Assignment of clusters to barcodes is performed by the Picard tool ExtractIlluminaBarcodes. An example call is shown below. This will write the barcode files to the BASECALLS_DIR, compress the output barcode files and use sixteen processors. To use all available processors on a system, set NUM_PROCESSORS=0. Note that the heap size specified (the “-Xmx48g” in the command) should be 2-4G per processor to be used. To prevent misassignment of a small number of reads (< 3%) to the wrong sample, we recommend allowing zero mismatches for barcode assignment by using the option “MAX_MISMATCHES=0”.

Java -Xmx48g -jar \

picard.jar ExtractIlluminaBarcodes \
VALIDATION_STRINGENCY=SILENT \ BASECALLS_DIR=Data/Intensities/BaseCalls \ OUTPUT_DIR=Data/Intensities/BaseCalls \
LANE=1 \
READ_STRUCTURE=12M8B8B75T \
BARCODE_FILE=sample_metadata.txt \ METRICS_FILE=Data/Intensities/BaseCalls/barcode_counts.lane-1.metrics.txt \ COMPRESS_OUTPUTS=true \
NUM_PROCESSORS=16 \
MAX_MISMATCHES=0

 

Note that the “BARCODE_FILE” argument points to the sample_metadata.txt file described in step 5.2.1. The “METRICS_FILE” is an output file that has summary statistics about the assignment of clusters to barcodes.
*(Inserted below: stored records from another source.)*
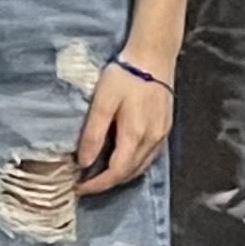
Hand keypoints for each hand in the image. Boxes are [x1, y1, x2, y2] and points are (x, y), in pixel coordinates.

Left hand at [78, 58, 174, 192]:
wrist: (154, 56)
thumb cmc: (125, 77)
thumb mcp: (102, 102)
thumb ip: (93, 134)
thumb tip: (84, 162)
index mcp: (135, 135)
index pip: (116, 172)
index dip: (97, 185)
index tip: (79, 188)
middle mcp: (152, 140)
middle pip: (130, 173)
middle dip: (107, 183)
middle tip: (86, 183)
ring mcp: (162, 134)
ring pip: (141, 167)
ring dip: (121, 175)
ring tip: (101, 174)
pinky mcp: (165, 127)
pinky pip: (149, 156)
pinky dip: (134, 164)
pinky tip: (123, 158)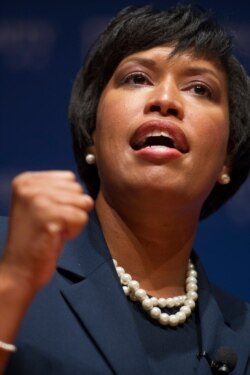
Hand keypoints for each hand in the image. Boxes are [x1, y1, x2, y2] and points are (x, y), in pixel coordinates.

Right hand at [1, 171, 92, 291]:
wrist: (19, 269)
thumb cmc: (34, 239)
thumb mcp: (42, 206)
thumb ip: (61, 192)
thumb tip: (88, 199)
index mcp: (26, 180)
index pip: (69, 178)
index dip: (67, 200)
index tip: (49, 214)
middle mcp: (29, 187)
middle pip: (77, 189)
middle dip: (71, 210)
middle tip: (51, 224)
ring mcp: (38, 201)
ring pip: (81, 203)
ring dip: (73, 221)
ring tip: (53, 230)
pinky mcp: (48, 217)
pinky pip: (81, 218)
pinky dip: (73, 231)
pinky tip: (56, 237)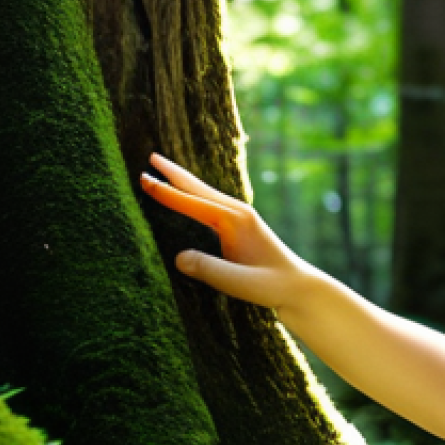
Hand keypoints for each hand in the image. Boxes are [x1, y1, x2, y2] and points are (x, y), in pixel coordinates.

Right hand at [140, 153, 307, 310]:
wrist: (300, 287)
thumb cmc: (272, 286)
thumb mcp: (240, 283)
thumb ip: (210, 270)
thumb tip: (178, 258)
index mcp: (235, 221)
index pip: (193, 203)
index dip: (167, 192)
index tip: (144, 178)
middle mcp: (237, 213)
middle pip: (199, 188)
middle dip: (173, 173)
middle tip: (150, 157)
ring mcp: (240, 217)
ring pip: (205, 193)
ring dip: (182, 181)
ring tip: (162, 168)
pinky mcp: (240, 226)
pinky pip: (210, 204)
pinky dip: (194, 194)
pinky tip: (188, 196)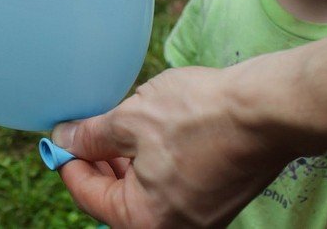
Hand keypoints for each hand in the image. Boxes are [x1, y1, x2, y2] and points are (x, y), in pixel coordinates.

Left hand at [52, 66, 291, 227]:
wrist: (269, 110)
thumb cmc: (199, 115)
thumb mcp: (130, 119)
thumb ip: (91, 136)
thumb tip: (63, 139)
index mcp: (144, 221)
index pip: (88, 196)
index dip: (68, 162)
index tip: (58, 140)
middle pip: (116, 199)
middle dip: (96, 164)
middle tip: (82, 133)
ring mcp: (198, 217)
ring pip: (144, 193)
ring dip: (124, 164)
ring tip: (112, 131)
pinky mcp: (216, 199)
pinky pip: (170, 188)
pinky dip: (152, 165)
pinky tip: (146, 135)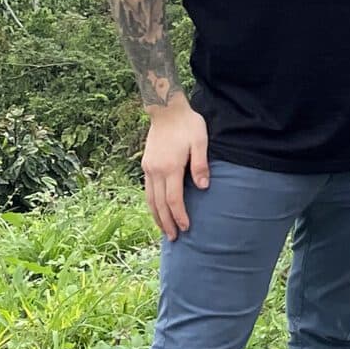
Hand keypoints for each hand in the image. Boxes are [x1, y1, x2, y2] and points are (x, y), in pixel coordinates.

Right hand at [141, 96, 210, 238]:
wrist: (166, 110)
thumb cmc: (188, 124)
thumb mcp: (200, 141)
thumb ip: (201, 164)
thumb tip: (203, 187)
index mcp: (170, 167)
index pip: (174, 199)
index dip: (179, 215)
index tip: (186, 228)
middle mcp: (156, 171)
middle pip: (159, 204)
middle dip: (166, 223)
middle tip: (174, 238)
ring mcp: (149, 169)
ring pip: (150, 199)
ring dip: (156, 216)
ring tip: (164, 230)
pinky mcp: (146, 165)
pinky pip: (147, 190)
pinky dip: (151, 204)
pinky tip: (157, 210)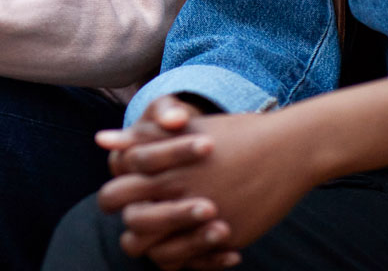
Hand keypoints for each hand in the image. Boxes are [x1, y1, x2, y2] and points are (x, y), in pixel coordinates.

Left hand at [103, 109, 320, 269]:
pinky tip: (199, 243)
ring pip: (154, 251)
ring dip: (154, 245)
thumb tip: (101, 140)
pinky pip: (192, 262)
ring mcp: (201, 218)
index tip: (132, 189)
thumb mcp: (183, 129)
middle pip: (130, 220)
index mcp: (162, 166)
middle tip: (143, 213)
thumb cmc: (232, 134)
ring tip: (167, 233)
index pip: (116, 190)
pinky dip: (189, 258)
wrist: (287, 149)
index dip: (117, 193)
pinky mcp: (225, 235)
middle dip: (130, 218)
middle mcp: (177, 193)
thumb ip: (140, 138)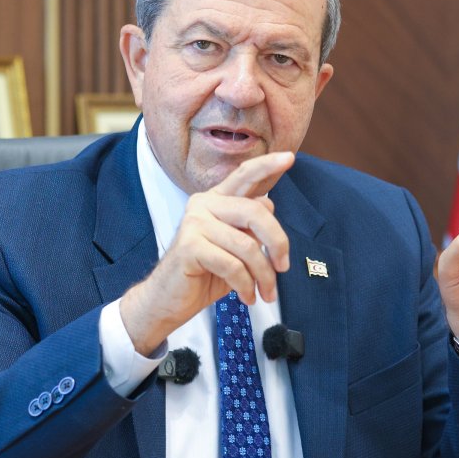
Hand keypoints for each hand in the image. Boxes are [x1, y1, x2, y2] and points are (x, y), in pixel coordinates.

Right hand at [120, 152, 294, 354]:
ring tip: (265, 292)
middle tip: (283, 268)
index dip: (267, 165)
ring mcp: (194, 223)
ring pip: (248, 246)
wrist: (169, 300)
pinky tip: (246, 296)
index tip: (290, 157)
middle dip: (278, 242)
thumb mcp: (235, 247)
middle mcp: (203, 204)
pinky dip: (245, 285)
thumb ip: (250, 226)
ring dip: (263, 275)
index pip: (244, 175)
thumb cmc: (205, 274)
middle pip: (255, 212)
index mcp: (216, 200)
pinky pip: (233, 265)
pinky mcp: (190, 246)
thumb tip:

5.2.3. Demultiplex samples.

Demultiplexing can be performed by either the Picard tool IlluminaBasecallsToFastq, if you prefer the output to be a fastq file, or IlluminaBasecallsToSam if you prefer an unmapped SAM/BAM file as output. An example call that will write to a fastq file is shown below. There are small differences between the arguments of these two tools. Please see the linked pages for a full description of the available options.

java -Xmx36g -jar \

picard.jar IlluminaBasecallsToFastq \
VALIDATION_STRINGENCY=SILENT \
BASECALLS_DIR=Data/Intensities/BaseCalls \
LANE=1 \
RUN_BARCODE=000000000-BHRLY \
NUM_PROCESSORS=12 \
READ_STRUCTURE=12M8B8B75T \
MULTIPLEX_PARAMS=sample_metadata.txt \
READ_NAME_FORMAT=ILLUMINA \
INCLUDE_NON_PF_READS=false

Note that the “MULTIPLEX_PARAMS” argument points to the sample_metadata.txt file described above.